集会で支持者らを前に手を振る、自由韓国党の洪準杓候補=5日、ソウル、遠藤啓生撮影
9日投開票の韓国大統領選は、選挙戦の最終盤を迎えた。朝鮮半島情勢が緊迫する中、北朝鮮問題が最大の争点になり、進歩(革新)系の最大野党「共に民主党」の文在寅(ムンジェイン)候補(64)の融和的な政策について、北朝鮮に強硬な朴槿恵(パククネ)政権で与党だった保守系「自由韓国党」の洪準杓(ホンジュンピョ)候補(62)が厳しく批判。洪氏は支持率を伸ばしている。
特集:韓国大統領選挙
支持率トップの文氏は5回にわたるテレビ討論会で、北朝鮮に対する融和姿勢をたびたび示してきた。
「金正恩(キムジョンウン、朝鮮労働党委員長)が北韓(北朝鮮)の統治者と認め、核問題の解決のために会わなければならない」。2日のテレビ討論会では、核やミサイル実験を主導する正恩氏との首脳会談に前向きだと述べた。こうした姿勢を「北寄り」と批判する保守系の洪氏から、「北朝鮮は『主敵』ではないのか」と問われると、「大統領が『主敵』と規定するのは穏当ではない」とかわした。
発言の背景には、南北対話や経済協力を重視した金大中(キムデジュン)・盧武鉉(ノムヒョン)両政権の「太陽政策」を自身の政策の模範としていることがある。
文氏は今年1月に刊行した著書で「盧武鉉政府では南北間の軍事衝突が一件もなかった」と評価した。朴槿恵前大統領が制裁強化のため閉鎖した開城工業団地の再開を主張し「韓国企業の進出を増やすことと核問題を同時に進める」とも書いた。朴政権は、開城工団を通じた北朝鮮の現金収入が核・ミサイル開発に利用されていたとしている。

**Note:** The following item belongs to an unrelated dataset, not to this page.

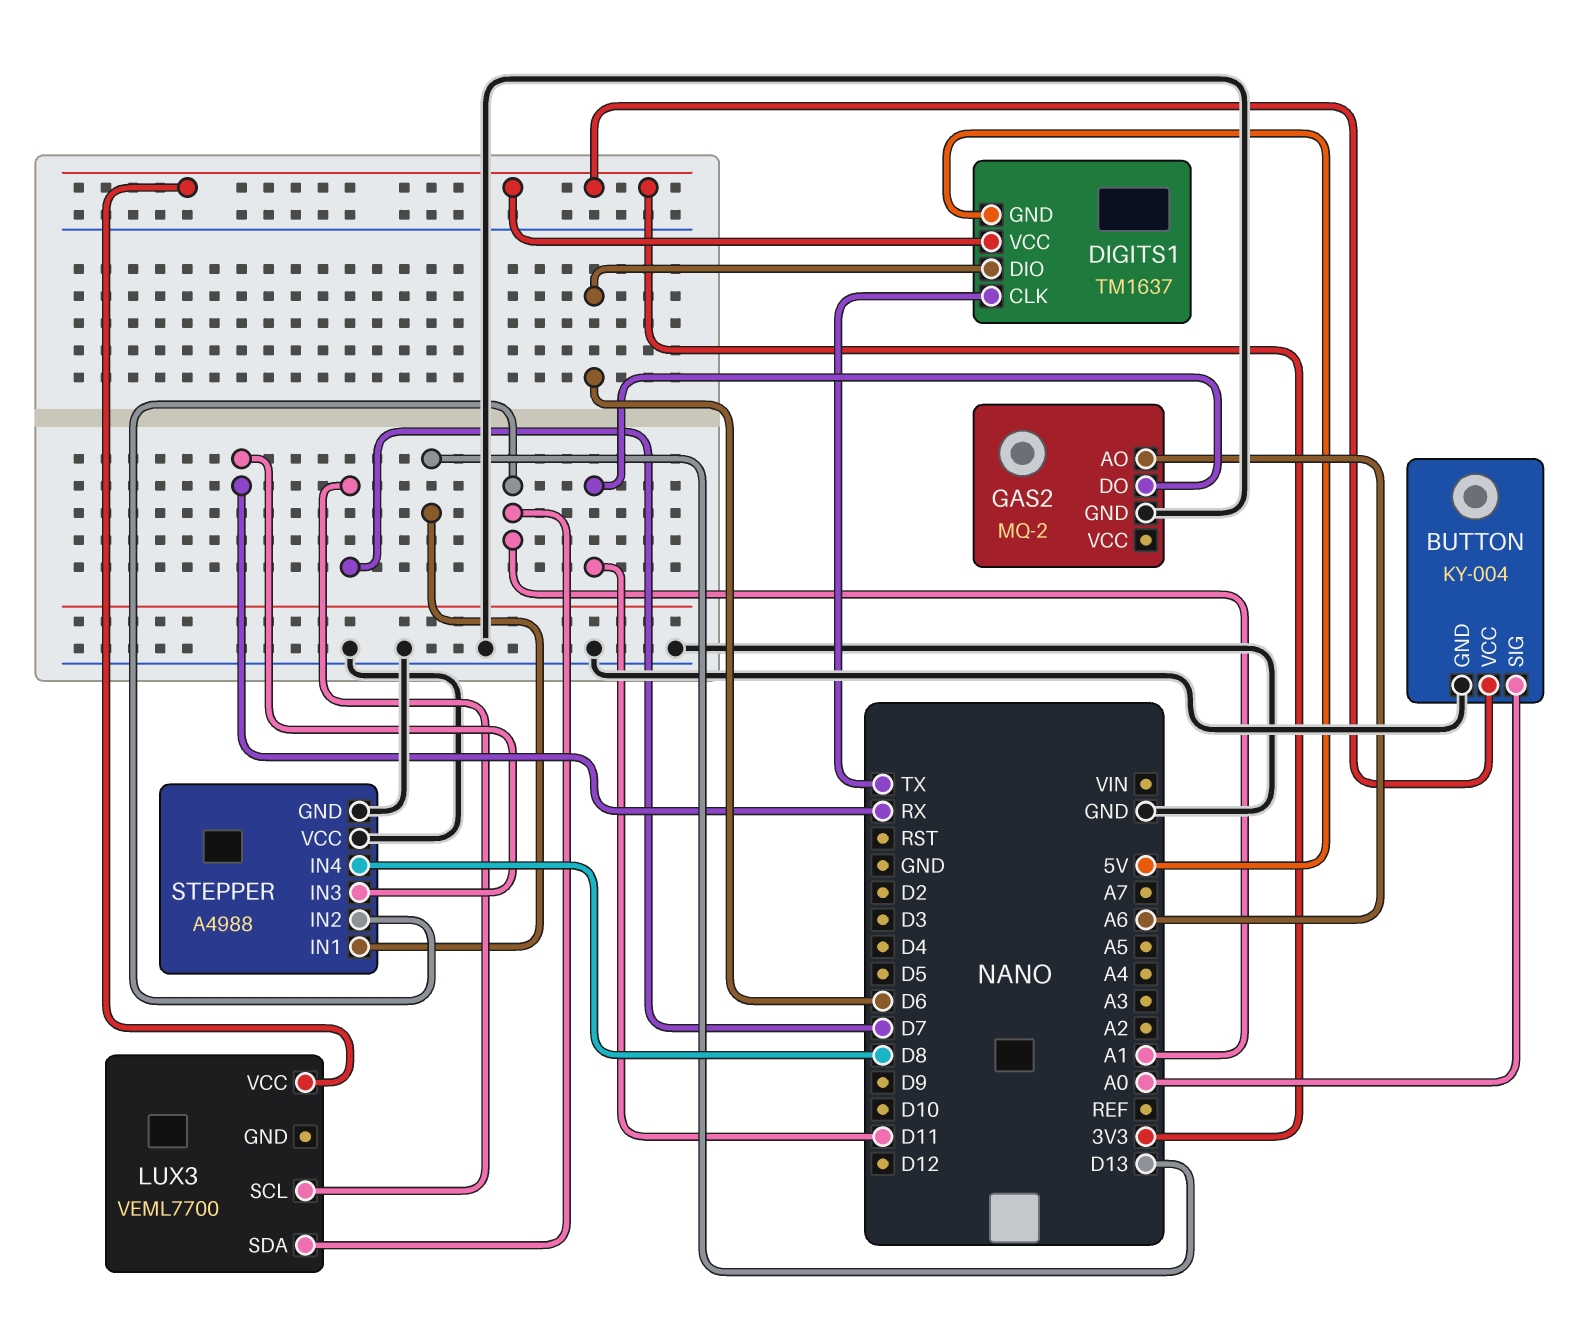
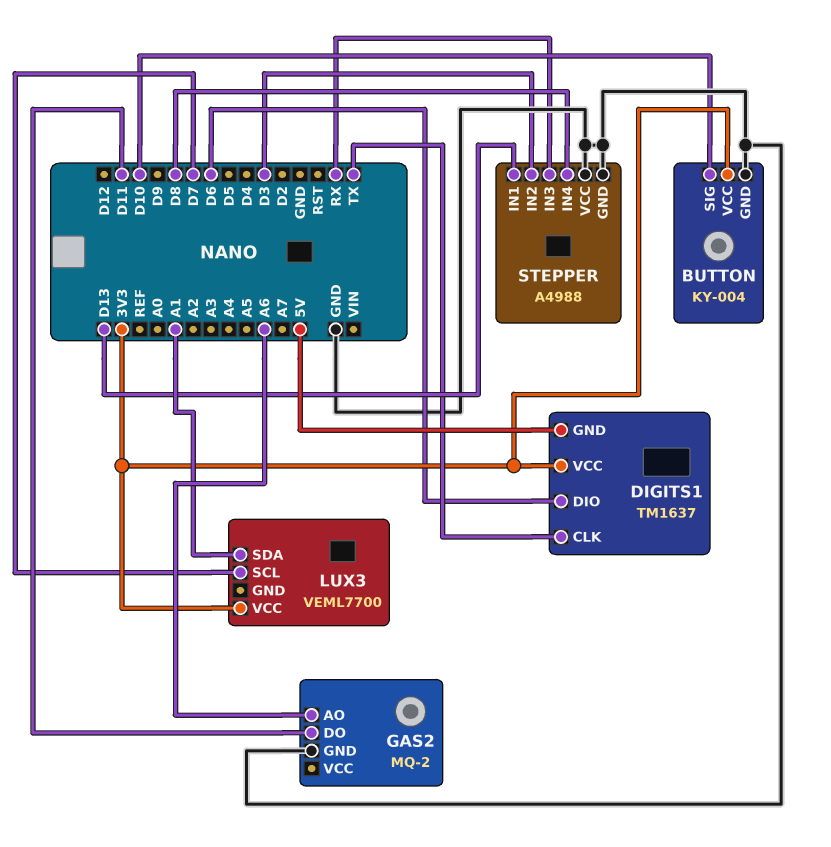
BUTTON pin SIG: A0 -> D10
STEPPER pin IN2: A1 -> D3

在韓米軍の高高度迎撃ミサイルシステム(THAAD)配備について「次期政権が決めるべきだ」と慎重姿勢を示しているのも、対話の障害になるとの判断があるとみられる。これに対し、洪氏は演説で連日「(文氏が当選すれば)親北左派政権の誕生だ」「米韓同盟が崩壊する」と批判している。ただ、文氏優位を脅かすには至っていない。